__EXERCISE GOAL__
A single stretch of the material below is to be transcribed exactly, starting at the line with "Pemerintah Kota Surabaya" and ending after the line with "литературы в подготовке учителей;".

Segment Open

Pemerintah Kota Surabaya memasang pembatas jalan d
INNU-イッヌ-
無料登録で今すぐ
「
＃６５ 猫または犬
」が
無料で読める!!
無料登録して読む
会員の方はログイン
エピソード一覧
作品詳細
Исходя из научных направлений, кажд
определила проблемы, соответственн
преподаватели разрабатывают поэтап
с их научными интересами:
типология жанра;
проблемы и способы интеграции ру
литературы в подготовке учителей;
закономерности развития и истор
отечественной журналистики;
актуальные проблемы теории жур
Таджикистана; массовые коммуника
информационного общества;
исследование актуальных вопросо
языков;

Segment Closed
Segment Open

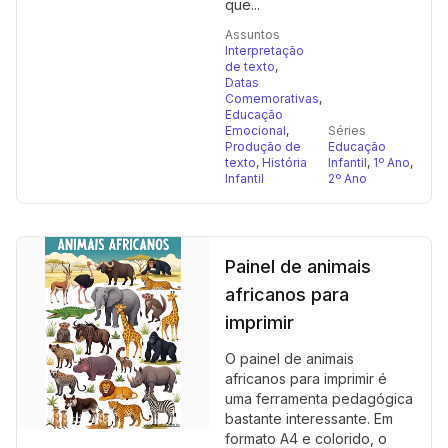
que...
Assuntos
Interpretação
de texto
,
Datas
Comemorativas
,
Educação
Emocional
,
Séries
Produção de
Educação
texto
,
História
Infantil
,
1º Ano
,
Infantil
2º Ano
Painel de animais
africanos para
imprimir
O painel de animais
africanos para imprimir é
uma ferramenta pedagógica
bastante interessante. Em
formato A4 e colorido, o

Segment Closed

__YOUR SOLUTION__
Pemerintah Kota Surabaya memasang pembatas jalan d
INNU-イッヌ-
無料登録で今すぐ
「
＃６５ 猫または犬
」が
無料で読める!!
無料登録して読む
会員の方はログイン
エピソード一覧
作品詳細
Исходя из научных направлений, кажд
определила проблемы, соответственн
преподаватели разрабатывают поэтап
с их научными интересами:
типология жанра;
проблемы и способы интеграции ру
литературы в подготовке учителей;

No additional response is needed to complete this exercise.